Provided entries:
--------------------
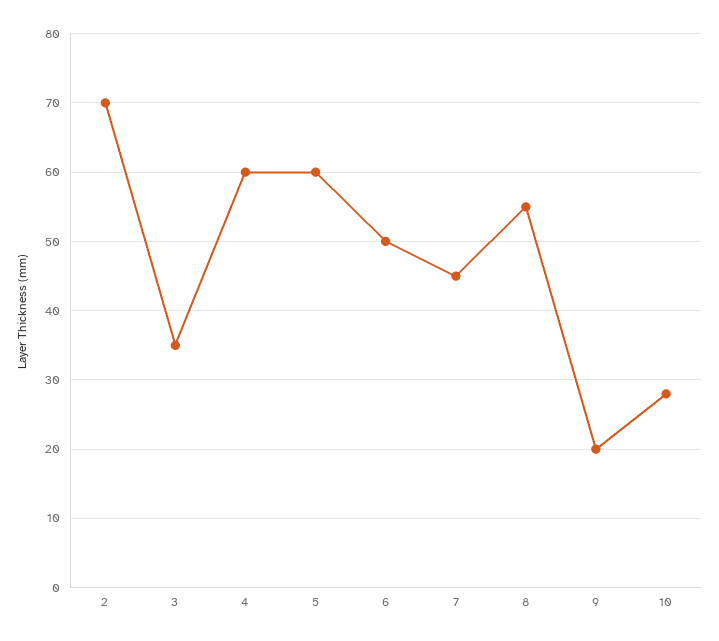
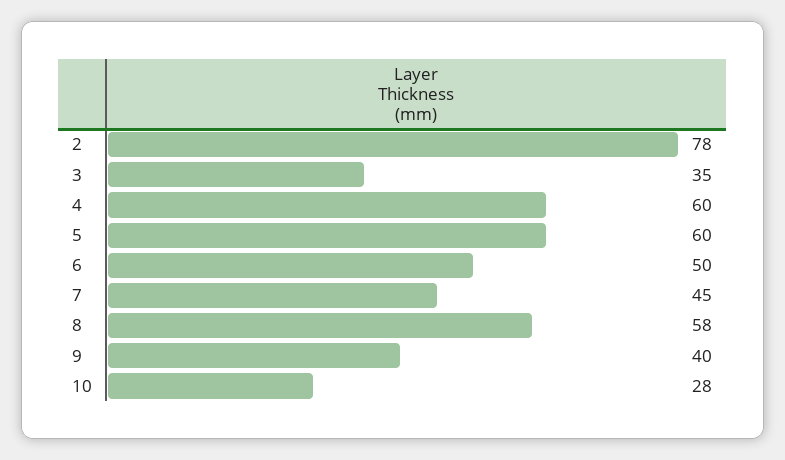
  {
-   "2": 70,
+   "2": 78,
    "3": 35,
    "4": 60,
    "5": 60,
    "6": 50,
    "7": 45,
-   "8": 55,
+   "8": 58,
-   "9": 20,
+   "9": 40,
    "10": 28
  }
--------------------
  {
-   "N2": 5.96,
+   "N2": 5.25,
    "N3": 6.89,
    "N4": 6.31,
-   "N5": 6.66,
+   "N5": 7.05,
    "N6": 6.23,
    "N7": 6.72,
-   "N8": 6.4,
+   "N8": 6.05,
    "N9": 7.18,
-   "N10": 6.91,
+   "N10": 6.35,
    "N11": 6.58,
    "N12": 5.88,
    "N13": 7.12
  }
--------------------
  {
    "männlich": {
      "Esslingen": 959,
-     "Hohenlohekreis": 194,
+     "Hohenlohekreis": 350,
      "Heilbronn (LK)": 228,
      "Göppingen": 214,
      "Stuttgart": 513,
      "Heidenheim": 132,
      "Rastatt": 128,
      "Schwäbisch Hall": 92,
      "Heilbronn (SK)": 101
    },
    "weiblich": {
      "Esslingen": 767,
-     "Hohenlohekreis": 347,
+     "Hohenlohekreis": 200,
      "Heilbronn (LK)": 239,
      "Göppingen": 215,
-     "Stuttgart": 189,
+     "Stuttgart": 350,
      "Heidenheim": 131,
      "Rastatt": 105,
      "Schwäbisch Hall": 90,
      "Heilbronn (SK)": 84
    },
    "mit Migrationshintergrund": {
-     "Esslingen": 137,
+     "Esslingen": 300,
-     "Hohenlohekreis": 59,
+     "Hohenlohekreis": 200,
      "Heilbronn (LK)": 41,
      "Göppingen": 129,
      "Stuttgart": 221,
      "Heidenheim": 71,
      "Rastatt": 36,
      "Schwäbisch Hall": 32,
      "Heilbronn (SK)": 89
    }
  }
--------------------
Work instruction: Your reply should hold every line from the data that contains "Göppingen", copied in full.

The completed task:
      "Göppingen": 214,
      "Göppingen": 215,
      "Göppingen": 129,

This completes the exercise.